Nevertheless, there are other important benefits for using datamodels for the Roman calibration pipeline. They essentially formalize both the expected structure of the relevant data file and the corresponding Python object that the pipeline will use. Since ASDF is being used, these correspond very closely. Since the datamodels have corresponding schemas for the data files, these schemas are used to validate the datafiles. Furthermore, these schemas also include information used by the ground system to indicate where metadata and data are obtained as well as their destination in the archive catalogs, and most important, serve to keep the ground system definition of the data files and the calibration pipeline definition in sync since both rely on the same schema files.

The schema/datamodel system is also intrinsic to how the ASDF converter machinery reads the ASDF file and converts the contents into Python objects. In this usage, datamodel generally means the definition for a specific kind of data file. It can apply to raw data (i.e., data from the ground system that the calibration pipelines start with), intermediate data products, or the final data products sent to observers or the archive.

While the roman_datamodels repository would seem like the location of the Roman datamodels, it is the combination of the schemas in the rad repository with the converter software in the roman_datamodels that form the totality of the datamodels. The schemas are intentionally kept separate to remove dependencies on Python as well as preventing extra notification noise to the ground system when changes are only made to the Python code and not the schemas.

The following documentation outlines the basic relationship between these elements with links to some examples and a list of existing datamodels.

It should be noted that how datamodels are implemented for Roman has significant difference from those used for JWST. These differences will be explained at various points in the documentation.

Datamodel Outline

To some extent, this is also a summary of how the ASDF converter machinery works, as applied to Roman ASDF files.

Unlike the JWST datamodels, where nodes of the ASDF tree are essentially generic regardless of what the content is (that is to say, except for GWCS and arrays, no tags are used), for Roman, they mostly do have specific types and have unique tags in the ASDF file. As it turns out, the nodes are usually generic (with a few exceptions) in that outside of having specific class types, they behave as generic dicts and lists.

There are advantages of doing it this way which are:

Unlike JWST, the code to convert between ASDF and python is much more modular rather than one monolithic module.
Given that there is a strong desire to reuse as much of JWST calibration code as possible, and that not all metadata has the same names or values, this approach allows presenting the Roman version to the JWST code by aliasing Roman terms to JWST corresponding terms (e.g., Roman optical_elements to filters), or similar kinds of mappings that reduce the need to complicate the calibration code.
It specifically identifies the type of ASDF node rather than relies on the current convention of the type depending on the location in the ASDF tree. For example, the node can be passed to functions that can verify that they are receiving the right node type.
It makes defining schemas for data models simpler rather than the “kitchen sink” approach used for JWST schemas that consist of a union of all possible attributes, where many do not apply to specific datamodels. The Roman datamodels can be made much more specific to what is and is not expected in a particular data file.

As the ASDF file is read, each tag invokes the appropriate code to convert the node contents to the corresponding Python object.

One other important difference in the ASDF structure between JWST and Roman is that the content starts at the top level of the ASDF tree. Unfortunately there is no mechanism to tag the tree at the top level. For Roman, all the content was placed as the value of the roman attribute at the top level, and the content is then tagged as one of the permissible Roman datamodels.

Normally the info and search utilities do not look at the contents of the Python objects that tags convert to, but ASDF provides a mechanism to permit such introspection, and the Roman objects make use of that so that info and search works on them.

Each Roman data file type corresponds to a specific Roman datamodel for which there is a corresponding schema file for that datamodel.

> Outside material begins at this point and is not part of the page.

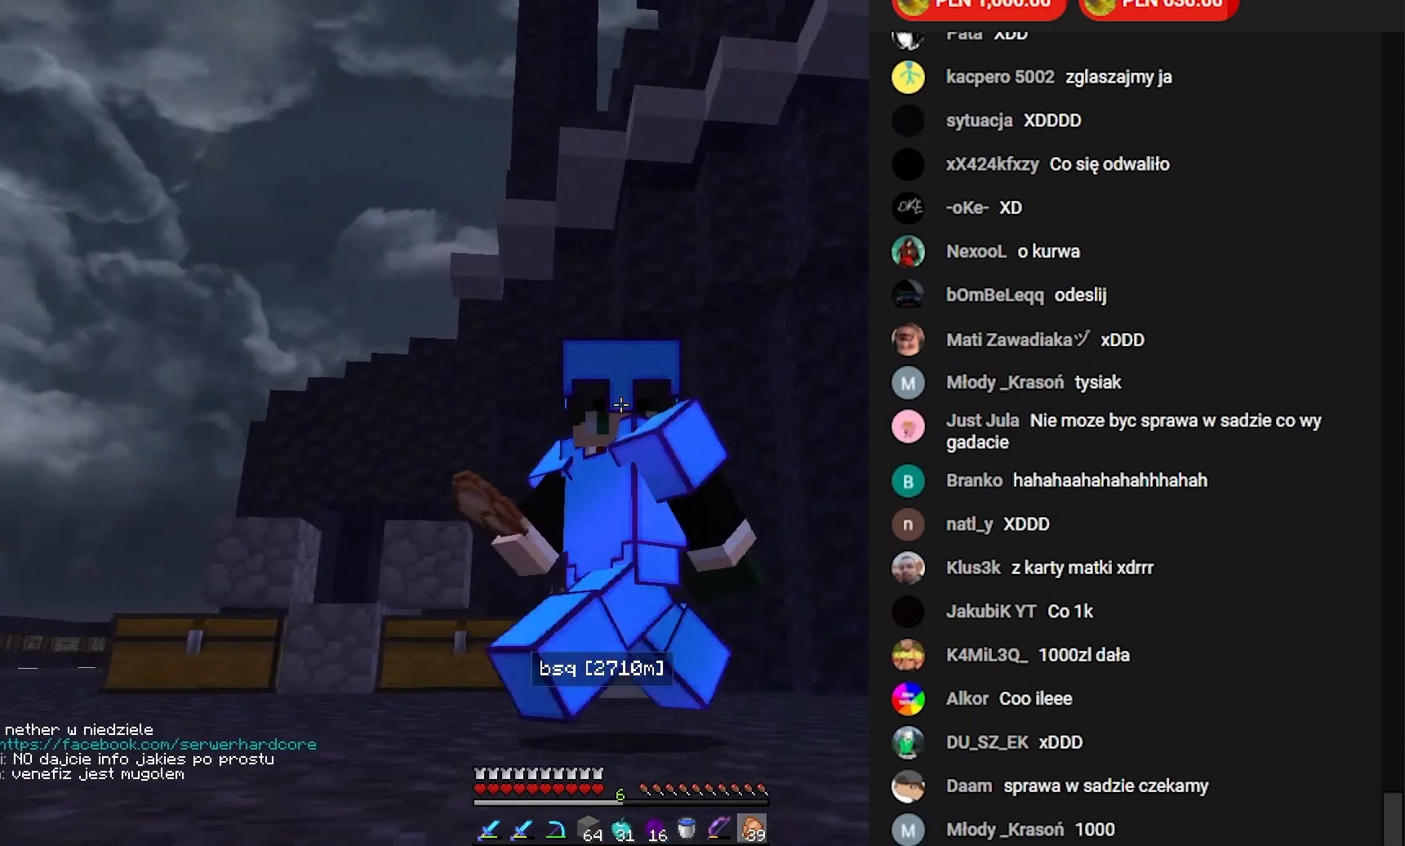
{"keys": ["d"], "mouse": [], "events": []}
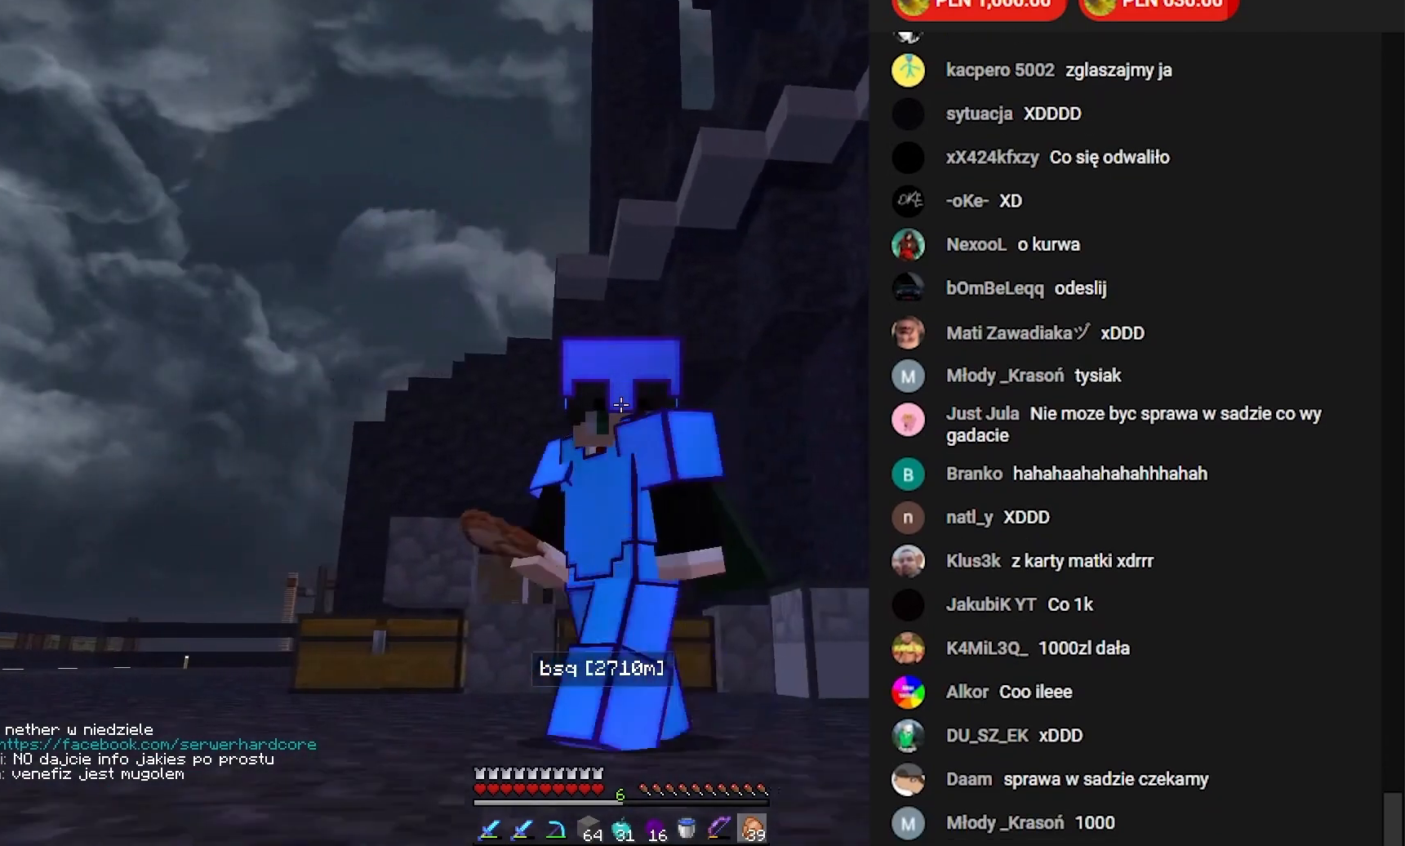
{"keys": ["d"], "mouse": [], "events": []}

Any changes to the contents of the data file must be accompanied by corresponding changes to the schema. This ensures that the validation tools stay in sync with the file contents.

Normally the validation is performed when the data are read from and written to the ASDF file. This adds overhead to the processing and can be disabled if the contents can be presumed to be correct, say as being used in normal pipeline operations, but can also be used when diagnosing problems, or in the development of pipeline code. It is particularly useful when receiving possibly modified files from users who claim the pipeline isn’t working with the files they modified (knowingly or unknowingly).

Many pipeline steps rely on the use of datamodels that contain different types of calibration data or information necessary for processing the data.